Repeat the part of the Kenyon exhibit article starting with "Blick also discussed" and going on through "second Potter film.", substituting "gardeners" for "botanists".

* _PASSAGE PROVIDED_
**********

Month-Long Exhibit Honors Harry Potter at Kenyon
An exhibit from the National Institutes of Health and even beer tastings bring Harry Potter to life.
Published: Thursday, March 29, 2012
Updated: Thursday, November 15, 2012 01:11
David Hoyt
Posters advertise the a month-long Harry Potter extravaganza encompassing science, magic and medicine sponsored by the National Institutes of Health.
From parchment to butterbeer, from trivia to potions, Kenyon has opened its doors to the world of Harry Potter for a month-long exhibit called “Harry Potter’s World: Renaissance Science, Magic, and Medicine,” which connects author J.K. Rowling’s fictional tales with real-life texts and early medicinal remedies.
Special Collections will host the exhibit from March 11 to April 21. A series of talks, events and presentations by Kenyon professors will supplement the show.
The first of these events, “Parchment and Power: Magic and Medieval Manuscripts,” took place during common hour on March 20 in the Graham Gund Community Theater. Professor of Art History Sarah Blick, dressed in a black witch’s costume complete with pointed hat, explained that many of the spell books in the Harry Potter series have roots in actual texts read by supposed sorcerers and muggles alike.
The Monster Book of Monsters, for example, is the Harry Potter world’s dangerous, lively version of a bestiary, a compendium of creatures and animals popular during the Middle Ages. The sacred properties of parchment itself led to many texts, especially religious ones, receiving special veneration and acquiring mystical uses. In some cases, readers would remove pages from medical texts and affix them to the site of a wound in hopes of healing it.
Blick also discussed the dangers associated with a creature called the mandrake. In Harry Potter and the Chamber of Secrets, these magical creatures resembled babies planted in pots who screamed when they were uprooted. Blick said old herbal textbooks did in fact warn botanists to beware the screams of these creatures, whose cherubic appearance in these books closely resembled their onscreen portrayal in the second Potter film.

**********

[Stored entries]

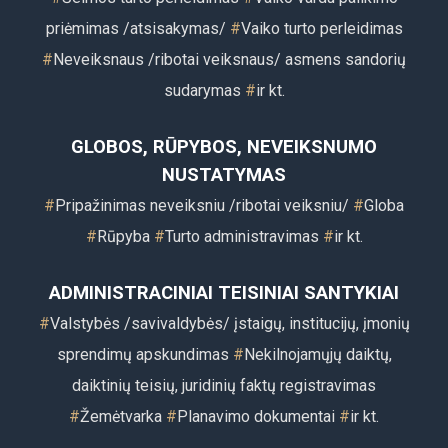
priėmimas /atsisakymas/
#
Vaiko turto perleidimas
#
Neveiksnaus /ribotai veiksnaus/ asmens sandorių
sudarymas
#
ir kt.
GLOBOS, RŪPYBOS, NEVEIKSNUMO
NUSTATYMAS
#
Pripažinimas neveiksniu /ribotai veiksniu/
#
Globa
#
Rūpyba
#
Turto administravimas
#
ir kt.
ADMINISTRACINIAI TEISINIAI SANTYKIAI
#
Valstybės /savivaldybės/ įstaigų, institucijų, įmonių
sprendimų apskundimas
#
Nekilnojamųjų daiktų,
daiktinių teisių, juridinių faktų registravimas
#
Žemėtvarka
#
Planavimo dokumentai
#
ir kt.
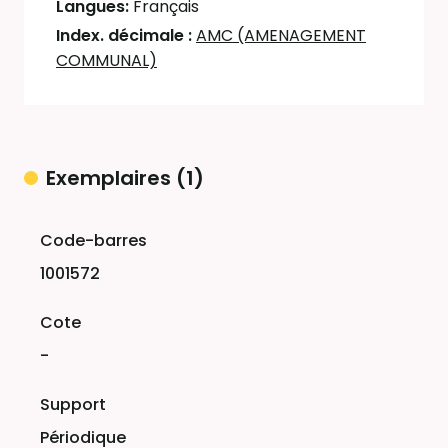
Langues:
Français
Index. décimale :
AMC (AMENAGEMENT
COMMUNAL)
Exemplaires (1)
Liste des exemplaires
1001572
-
Périodique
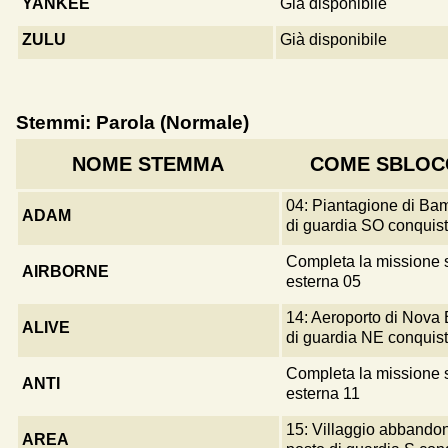
YANKEE
Già disponibile
ZULU
Già disponibile
Stemmi: Parola (Normale)
NOME STEMMA
COME SBLOC
04: Piantagione di Ba
ADAM
di guardia SO conquist
Completa la missione 
AIRBORNE
esterna 05
14: Aeroporto di Nova 
ALIVE
di guardia NE conquist
Completa la missione 
ANTI
esterna 11
15: Villaggio abbandona
AREA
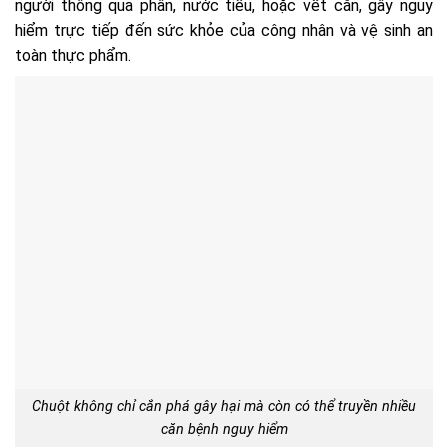
người thông qua phân, nước tiểu, hoặc vết cắn, gây nguy
hiểm trực tiếp đến sức khỏe của công nhân và vệ sinh an
toàn thực phẩm.
Chuột không chỉ cắn phá gây hại mà còn có thể truyền nhiều
căn bệnh nguy hiểm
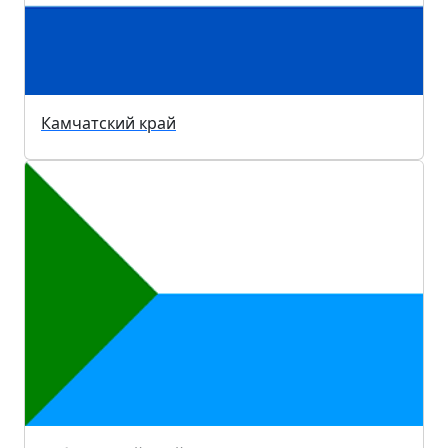
Камчатский край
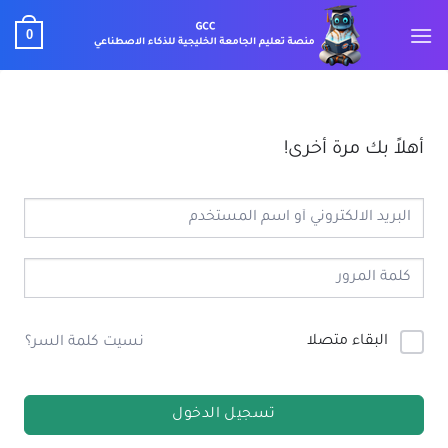
خطي
0
لمحتوى
أهلاً بك مرة أخرى!
البقاء متصلا
نسيت كلمة السر؟
تسجيل الدخول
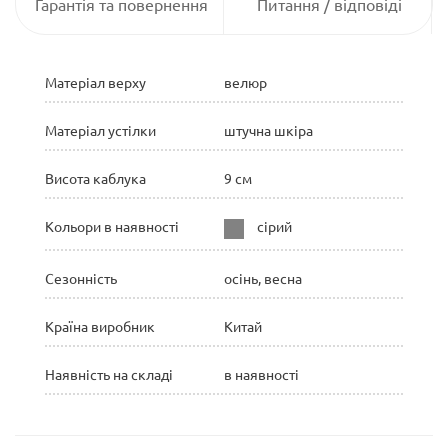
Гарантія та повернення
Питання / відповіді
Матеріал верху
велюр
Матеріал устілки
штучна шкіра
Висота каблука
9 см
Кольори в наявності
сірий
Сезонність
осінь, весна
Країна виробник
Китай
Наявність на складі
в наявності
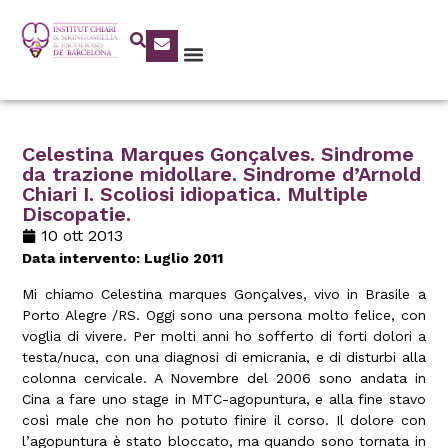
Celestina Marques Gonçalves. Sindrome
da trazione midollare. Sindrome d’Arnold
Chiari I. Scoliosi idiopatica. Multiple
Discopatie.
10 ott 2013
Data intervento: Luglio 2011
Mi chiamo Celestina marques Gonçalves, vivo in Brasile a
Porto Alegre /RS. Oggi sono una persona molto felice, con
voglia di vivere. Per molti anni ho sofferto di forti dolori a
testa/nuca, con una diagnosi di emicrania, e di disturbi alla
colonna cervicale. A Novembre del 2006 sono andata in
Cina a fare uno stage in MTC-agopuntura, e alla fine stavo
così male che non ho potuto finire il corso. Il dolore con
l’agopuntura è stato bloccato, ma quando sono tornata in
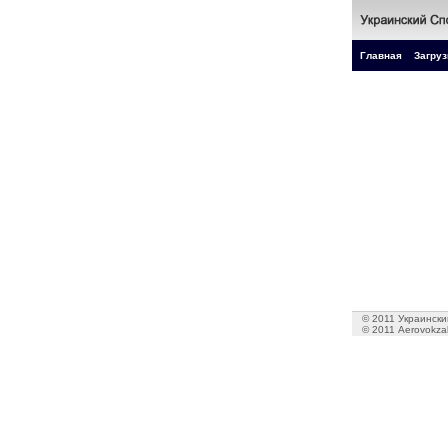
Главная
Загруз
© 2011 Украинский
© 2011 Aerovokzal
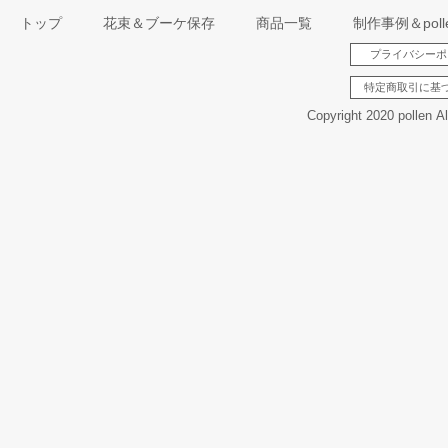
トップ
花束＆ブーケ保存
商品一覧
制作事例＆pol
プライバシーポ
特定商取引に基
Copyright 2020 pollen A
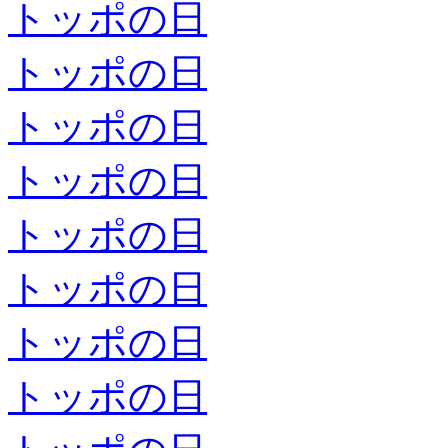
トッポの日
トッポの日
トッポの日
トッポの日
トッポの日
トッポの日
トッポの日
トッポの日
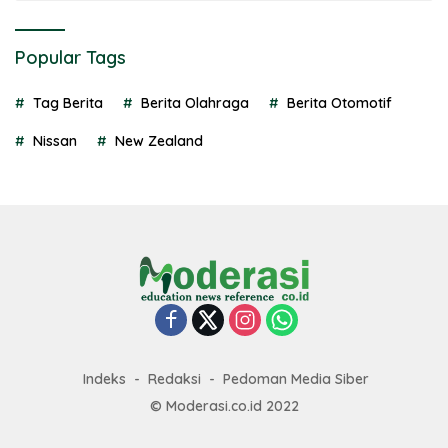
Popular Tags
Tag Berita
Berita Olahraga
Berita Otomotif
Nissan
New Zealand
Indeks
Redaksi
Pedoman Media Siber
© Moderasi.co.id 2022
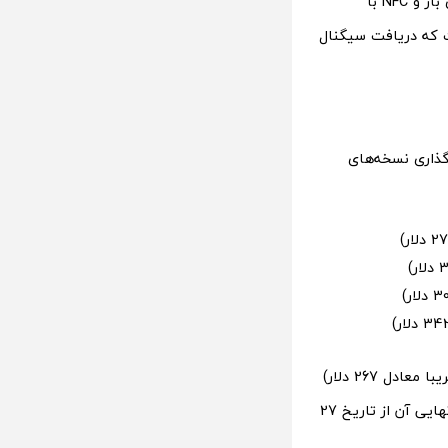
علاوه بر این، این گوشی دارای بلندگوهای دوگانه استریو، حالت high-energy برای فضای باز و NFC با
ت که دریافت سیگنال
ذاری نسخه‌های
به عنوان بخشی از تبلیغات، اوپو، قیمت پیش فروش مدل پایه را برابر با 1949 یوان (تقریبا معادل 267 دلار)
اعلام کرده است. این گوشی اکنون برای پیش‌فروش در چین در دسترس است و فروش نهایی آن از تاریخ 27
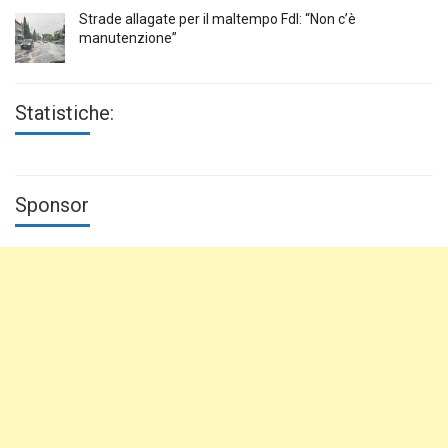
Strade allagate per il maltempo FdI: “Non c’è
manutenzione”
Statistiche:
Sponsor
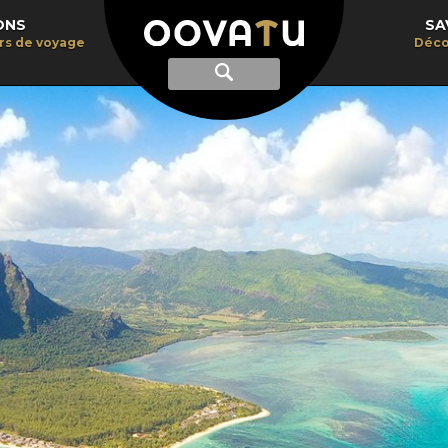
ONS
SA
irs de voyage
Déco
Afficher
Recherche
la
recherche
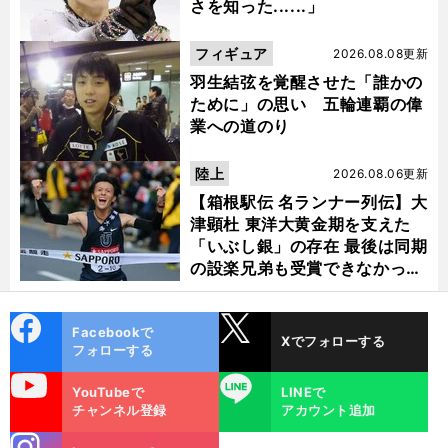
さを知った......」
フィギュア
2026.08.08更新
羽生結弦を覚醒させた「誰かの
ために」の思い 五輪連覇の偉
業への道のり
陸上
2026.08.06更新
【箱根駅伝 名ランナー列伝】大
津顕杜 東洋大黄金期を支えた
「いぶし銀」の存在 最後は同期
の設楽兄弟も受賞できなかった
金栗杯に輝く
cebo
X
Facebookで
Xでフォローする
ok
フォローする
uTube
LINE
YouTubeで
LINEで
チャンネル登録
アカウント追加
stagra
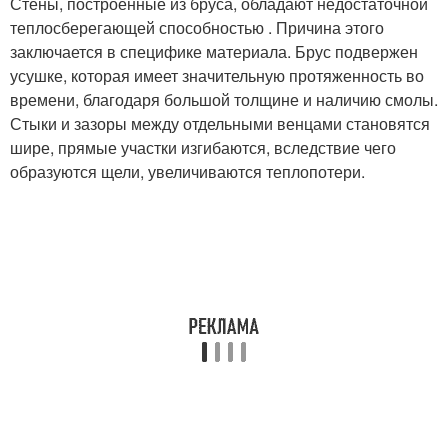
Стены, построенные из бруса, обладают недостаточной
теплосберегающей способностью . Причина этого
заключается в специфике материала. Брус подвержен
усушке, которая имеет значительную протяженность во
времени, благодаря большой толщине и наличию смолы.
Стыки и зазоры между отдельными венцами становятся
шире, прямые участки изгибаются, вследствие чего
образуются щели, увеличиваются теплопотери.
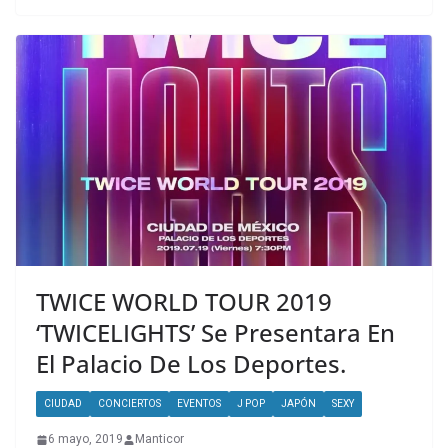
TWICE WORLD TOUR 2019
‘TWICELIGHTS’ Se Presentara En
El Palacio De Los Deportes.
CIUDAD
CONCIERTOS
EVENTOS
J POP
JAPÓN
SEXY
6 mayo, 2019
Manticor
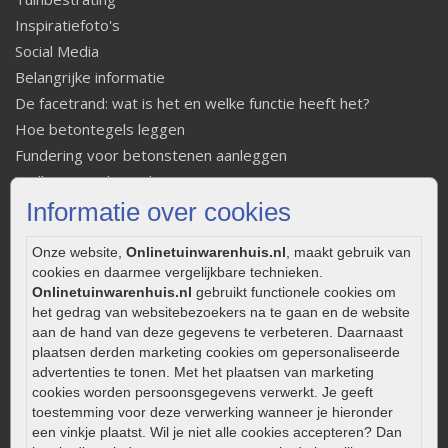
Inspiratiefoto's
Social Media
Belangrijke informatie
De facetrand: wat is het en welke functie heeft het?
Hoe betontegels leggen
Fundering voor betonstenen aanleggen
Welke tuinstijl past bij mij
Informatie over cookies
Strakke tuin inrichten
Legverbanden gebakken bestrating
Onze website,
Onlinetuinwarenhuis.nl
, maakt gebruik van
Onderhoud van gebakken bestrating
cookies en daarmee vergelijkbare technieken.
Aanlegtips voor gebakken bestrating
Onlinetuinwarenhuis.nl
gebruikt functionele cookies om
Zelf een terras aanleggen
het gedrag van websitebezoekers na te gaan en de website
aan de hand van deze gegevens te verbeteren. Daarnaast
Kleine stadstuin inrichten
plaatsen derden marketing cookies om gepersonaliseerde
0320 – 219170
advertenties te tonen. Met het plaatsen van marketing
cookies worden persoonsgegevens verwerkt. Je geeft
Kaapstanderweg 41
toestemming voor deze verwerking wanneer je hieronder
8243 RB Lelystad
een vinkje plaatst. Wil je niet alle cookies accepteren? Dan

**********

* _OUTPUT BELOW_
Blick also discussed the dangers associated with a creature called the mandrake. In Harry Potter and the Chamber of Secrets, these magical creatures resembled babies planted in pots who screamed when they were uprooted. Blick said old herbal textbooks did in fact warn gardeners to beware the screams of these creatures, whose cherubic appearance in these books closely resembled their onscreen portrayal in the second Potter film.